Applying the above method of collecting statistics, I saw 600 fantastic requests to Sphinx on the main page with a cold start, and none with a hot one. True, all requests are different. I recorded the request in the logs and received something like:
select id1, id2 from table where cat_id IN (N);
Then I began to suspect something. Looked into the code. And, of course, I saw the correct cache (correctly), in the absence of which the foreach was executed, in which a query was made to Sphinx (incorrectly).
Sphinx fast and cool. But he cannot (and should not) work with the same intensity as memkes. He has a different principle of work and, frankly, other tasks. Do not do it this way.
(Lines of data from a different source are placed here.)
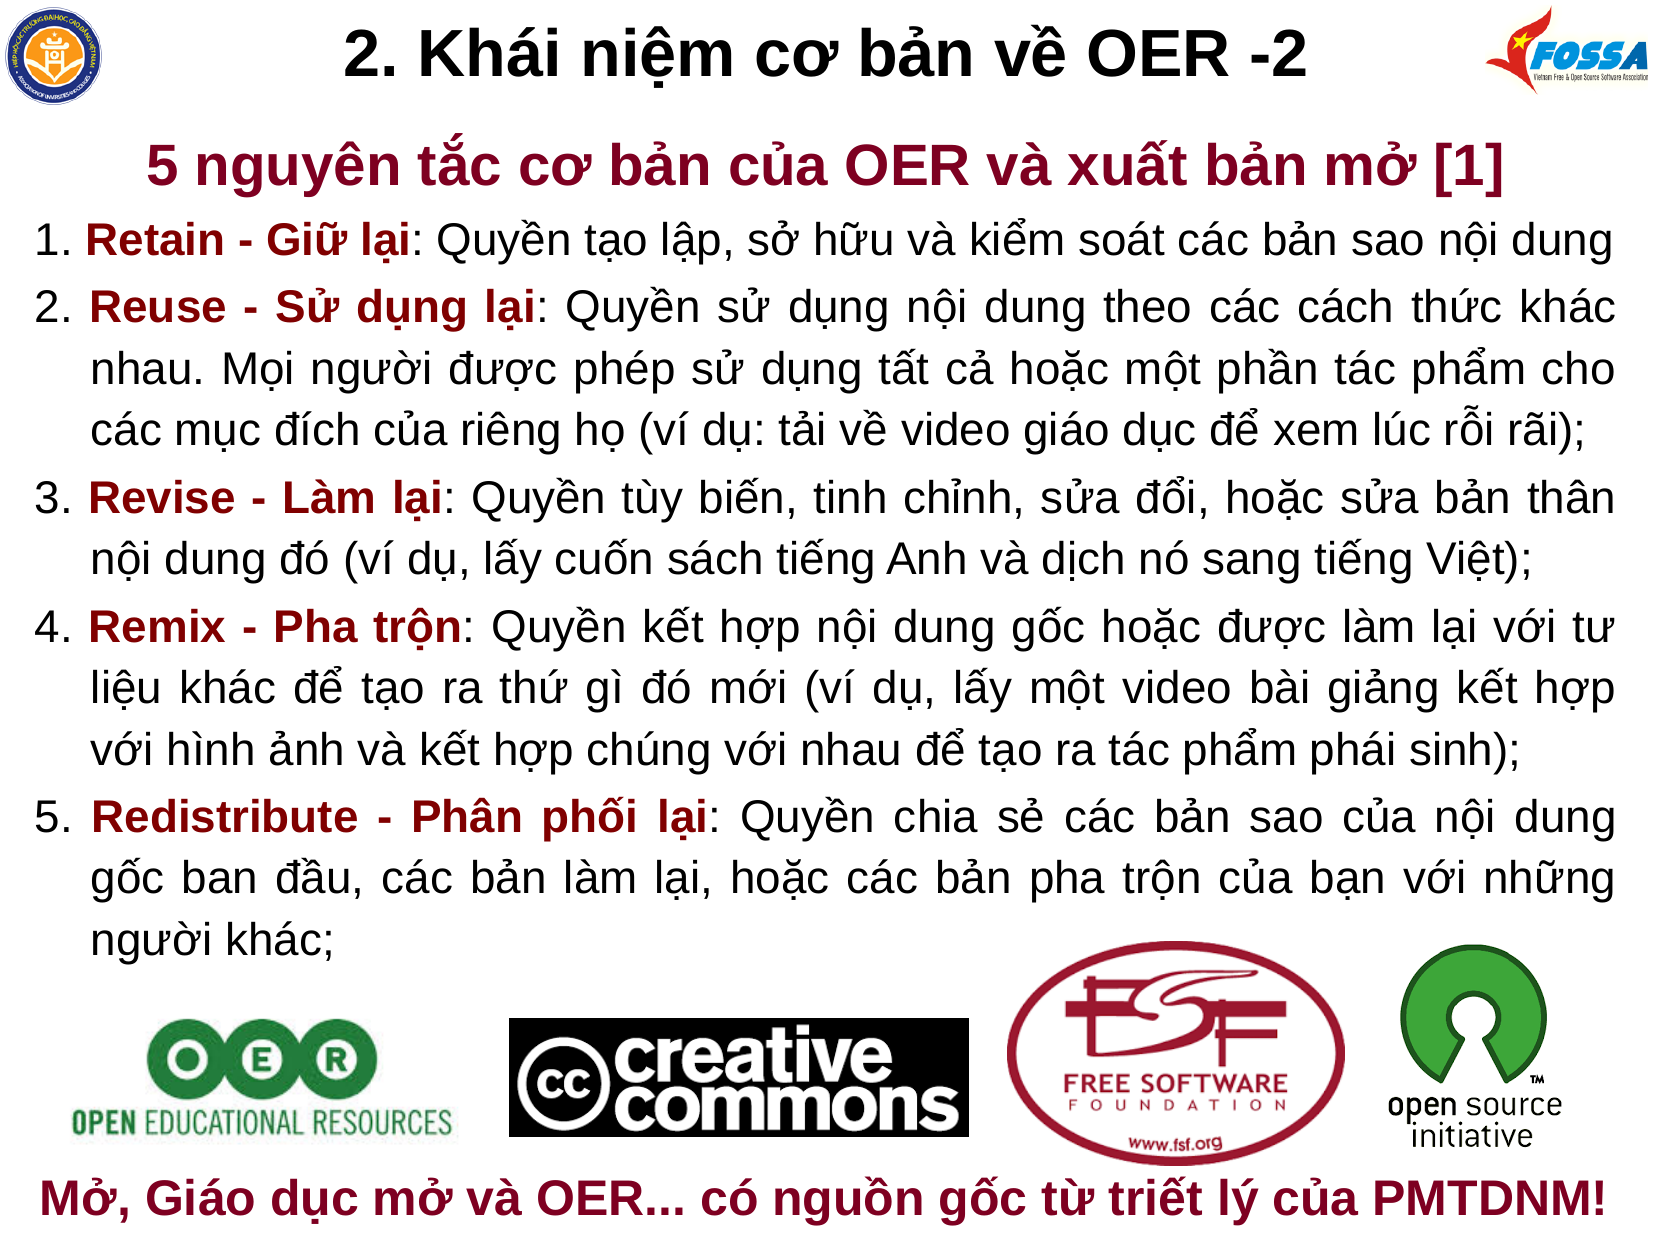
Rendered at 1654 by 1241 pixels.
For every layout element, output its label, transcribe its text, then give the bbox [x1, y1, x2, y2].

picture [1485, 5, 1648, 95]
text_box Mở, Giáo dục mở và OER... có nguồn gốc từ triết lý của PMTDNM! [0, 1162, 1651, 1234]
text_box 5 nguyên tắc cơ bản của OER và xuất bản mở [1] 1. Retain - Giữ lại: Quyền tạo lập, sở hữu và kiểm soát các bản sao nội dung 2. Reuse - Sử dụng lại: Quyền sử dụng nội dung theo các cách thức khác nhau. Mọi người được phép sử dụng tất cả hoặc một phần tác phẩm cho các mục đích của riêng họ (ví dụ: tải về video giáo dục để xem lúc rỗi rãi); 3. Revise - Làm lại: Quyền tùy biến, tinh chỉnh, sửa đổi, hoặc sửa bản thân nội dung đó (ví dụ, lấy cuốn sách tiếng Anh và dịch nó sang tiếng Việt); 4. Remix - Pha trộn: Quyền kết hợp nội dung gốc hoặc được làm lại với tư liệu khác để tạo ra thứ gì đó mới (ví dụ, lấy một video bài giảng kết hợp với hình ảnh và kết hợp chúng với nhau để tạo ra tác phẩm phái sinh); 5. Redistribute - Phân phối lại: Quyền chia sẻ các bản sao của nội dung gốc ban đầu, các bản làm lại, hoặc các bản pha trộn của bạn với những người khác; [19, 112, 1633, 1022]
picture [509, 1018, 969, 1137]
picture [1371, 1022, 1578, 1162]
picture [58, 1022, 468, 1162]
title 2. Khái niệm cơ bản về OER -2 [107, 15, 1485, 91]
picture [1, 5, 107, 107]
picture [1007, 1022, 1345, 1162]
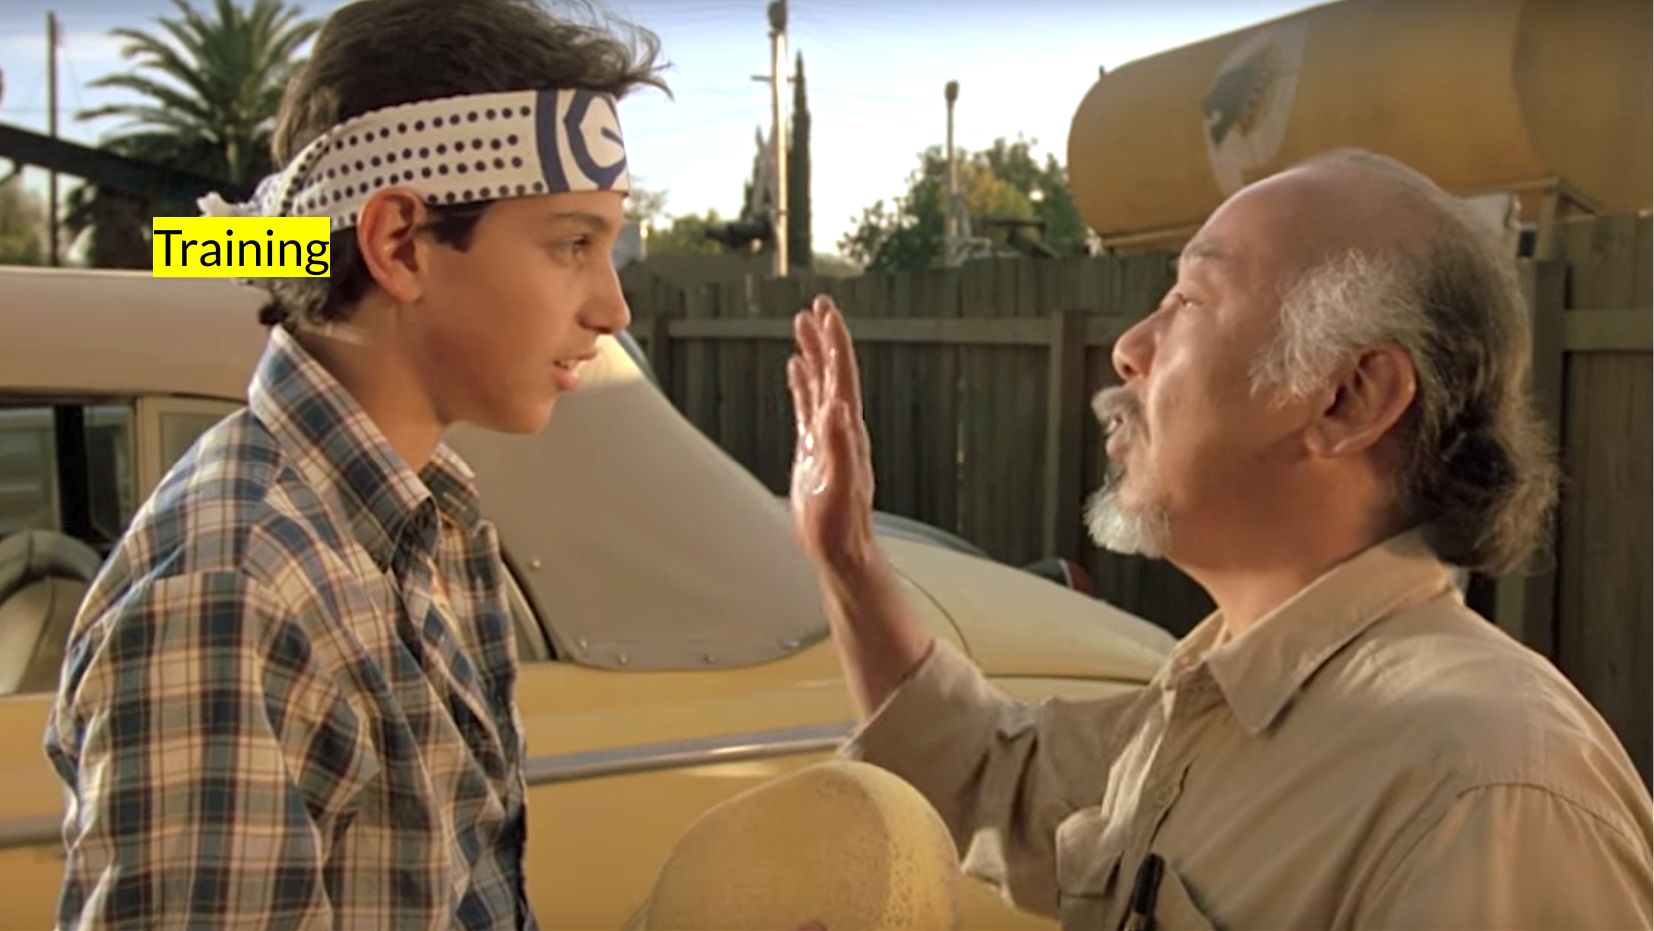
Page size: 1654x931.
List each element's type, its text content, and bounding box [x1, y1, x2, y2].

list Training [82, 217, 1571, 839]
picture [0, 0, 1654, 931]
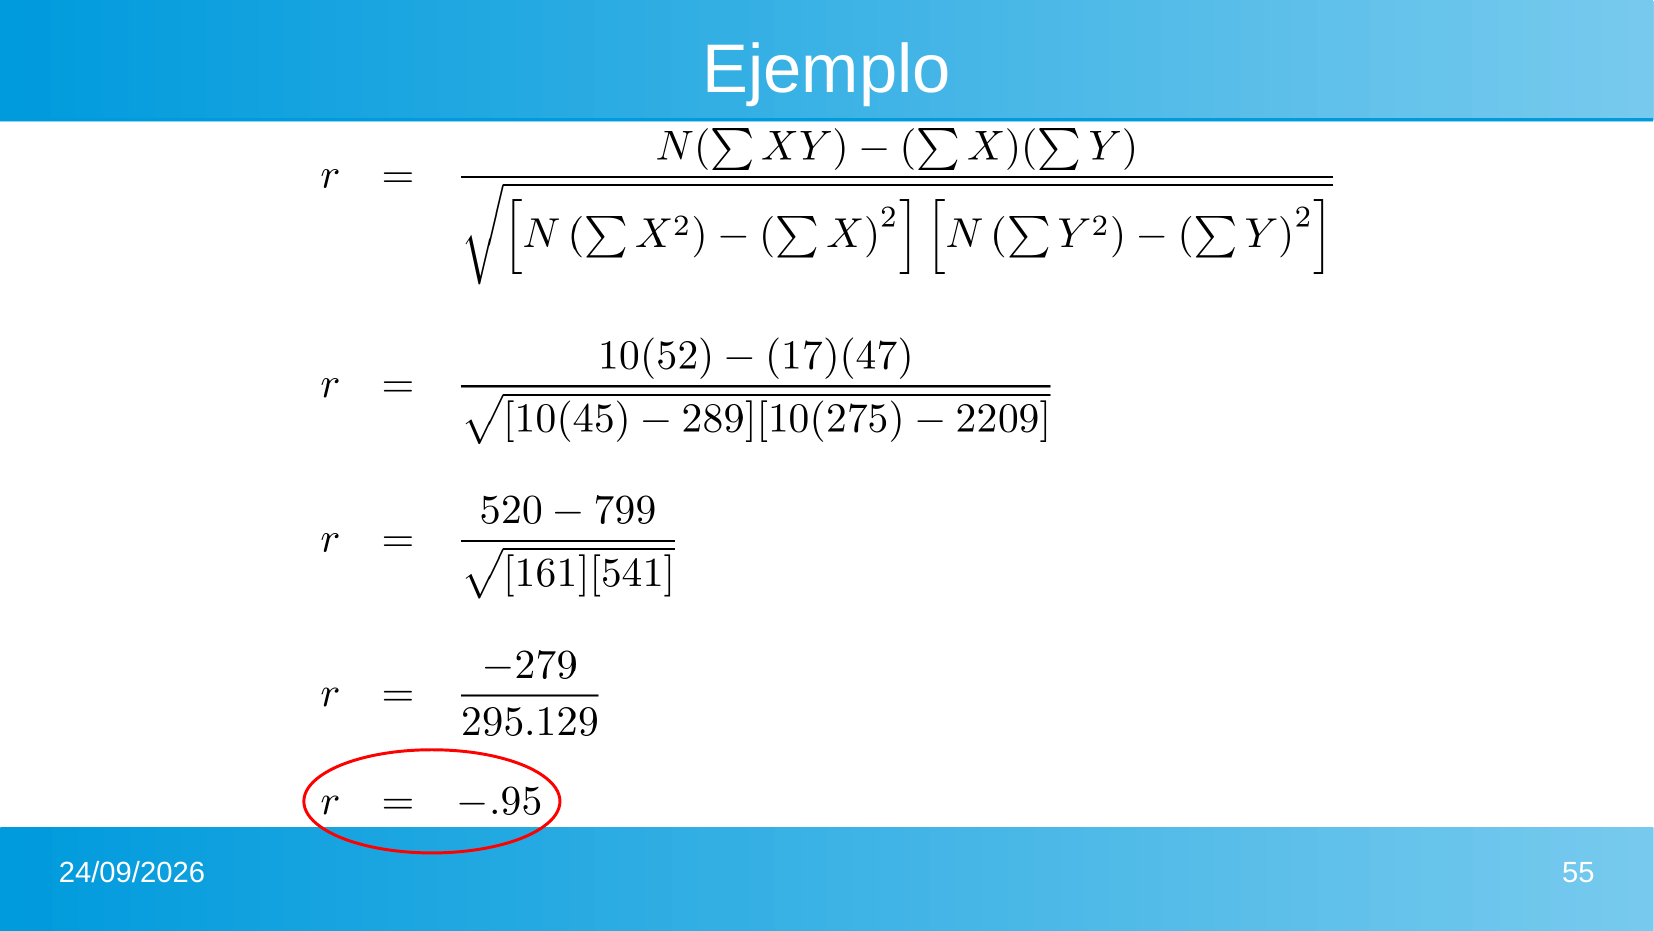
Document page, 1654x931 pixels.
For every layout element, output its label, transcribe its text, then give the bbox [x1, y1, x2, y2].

picture [321, 128, 1333, 815]
title Ejemplo [59, 29, 1595, 108]
picture [321, 752, 558, 815]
Rewrote the whole method to use one large query instead of a pack of small ones. The request began to look like this:
select id1, id2 from table where cat_id IN (X1, X2, ... XN);
Checked that everything works. With a sinking heart, I waited for the calculations.
Rolled
The overall performance increase, of course, was not a multiple. Maybe 10%, maybe a little more. But how much easier were Memcache faults started to be given! 600 simple and fast requests turned into one complex and long. But he was still done twice as fast! But the server was breathing deeply and stopped falling with each calculation.
Here on these graphs, the vertical lines mark the laying of the code on the servers (I note that, on our advice, the code was not laid out at the same time, but at a short interval). Ragged schedule of requests immediately turned into a smooth line. The minimum time to refine the page has grown, but the extremes have completely disappeared. And, most importantly, the number of requests has become steadily low.


The participants in the events took more beautiful pictures in New Relic, drew an optimistic report and drank a substantial fee with pleasure.